The G-Class’ standard towing capacity is much higher than the Yukon XL’s (7000 vs. 6000 pounds).
J.D. Power and Associates surveys of service recipients show that Mercedes service is better than GMC. J.D. Power ranks Mercedes fifth in service department satisfaction. With a 30% lower rating, GMC is ranked 14th.
Unlike the driver-only memory system in the Yukon XL SLT Standard/SLT/Denali, the G-Class has standard driver and passenger memory, so that when drivers switch, the memory setting adjusts the driver’s seat, steering wheel position and outside mirror angle and the front passenger seat also adjusts to the new passenger’s preset preferences.
The G-Class’ power parking brake sets with one touch and releases with one touch or automatically. The Yukon XL’s parking brake has to released manually.
The G-Class’ front and rear power windows all open or close with one touch of the switches, making it more convenient at drive-up windows and toll booths, or when talking with someone outside of the car. The Yukon XL’s rear power window switches have to be held the entire time to close them fully.

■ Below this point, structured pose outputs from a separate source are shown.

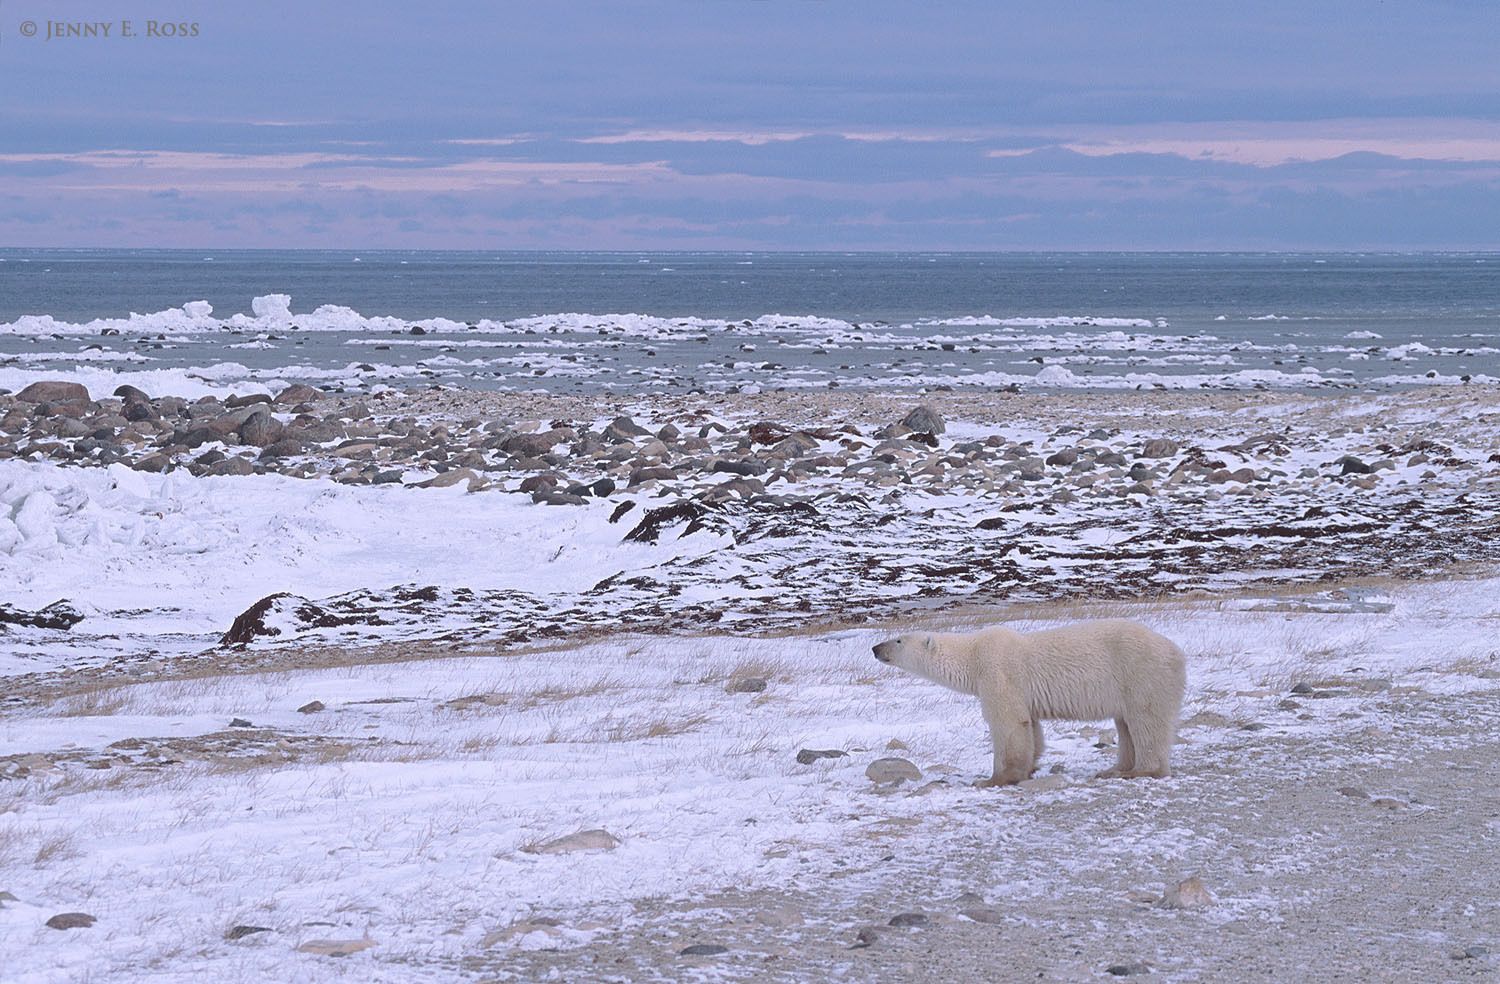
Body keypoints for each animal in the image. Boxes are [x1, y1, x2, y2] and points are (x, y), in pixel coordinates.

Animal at [872, 620, 1186, 786]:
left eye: (898, 640)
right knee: (1125, 724)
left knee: (1145, 721)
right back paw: (1114, 769)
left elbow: (1008, 723)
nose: (875, 648)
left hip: (1140, 673)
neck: (972, 656)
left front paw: (994, 779)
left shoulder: (998, 673)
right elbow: (1031, 727)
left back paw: (1139, 770)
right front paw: (1031, 767)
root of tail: (1176, 651)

If the windows are left open on the G-Class the driver can close them all at the outside door handle or from a distance using the remote. On a hot day the driver can lower the windows from a distance using the keyless remote. The driver of the Yukon XL can only operate the windows from inside the vehicle, with the ignition on.
In poor weather, headlights can lose their effectiveness as grime builds up on their lenses. This can reduce visibility without the driver realizing. The G-Class has standard headlight washers to keep headlight output high. The Yukon XL doesn’t offer headlight washers.
To help drivers see further while navigating curves, the G-Class has standard adaptive headlights to illuminate around corners automatically by reading vehicle speed and steering wheel angle. The Yukon XL doesn’t offer cornering lights.
The G-Class offers optional massaging front seats in order to maximize comfort and eliminate fatigue on long trips. Massaging seats aren’t available in the Yukon XL.
To quickly and conveniently keep personal devices charged without cables tangling and wearing out, the Mercedes G-Class has a standard wireless phone charging system (Qi) in the center console. Only the Yukon XL Denali offers wireless charging.
The G-Class’ Active Parking Assist can parallel park or back into a parking spot by itself, starting, stopping and changing direction automatically. The Yukon XL doesn’t offer an automated parking system.
The G-Class was chosen as one of Automobile Magazine’s “All Stars” in 2019. The Yukon XL has never been an “All Star.”